Provided data:
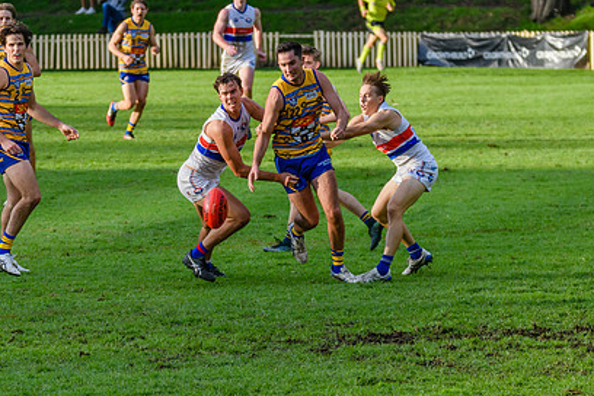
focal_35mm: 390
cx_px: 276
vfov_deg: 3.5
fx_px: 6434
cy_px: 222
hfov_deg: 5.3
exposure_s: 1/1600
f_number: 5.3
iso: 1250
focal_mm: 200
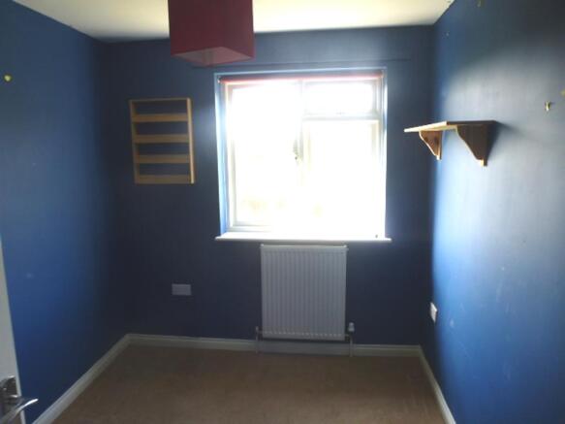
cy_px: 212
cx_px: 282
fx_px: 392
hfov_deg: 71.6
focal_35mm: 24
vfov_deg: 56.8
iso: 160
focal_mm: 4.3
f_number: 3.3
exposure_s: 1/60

Exercise instructions: Without the pictures, restate all the entries above exactly.

Result of this exercise:
focal_35mm: 390
cx_px: 276
vfov_deg: 3.5
fx_px: 6434
cy_px: 222
hfov_deg: 5.3
exposure_s: 1/1600
f_number: 5.3
iso: 1250
focal_mm: 200
cy_px: 212
cx_px: 282
fx_px: 392
hfov_deg: 71.6
focal_35mm: 24
vfov_deg: 56.8
iso: 160
focal_mm: 4.3
f_number: 3.3
exposure_s: 1/60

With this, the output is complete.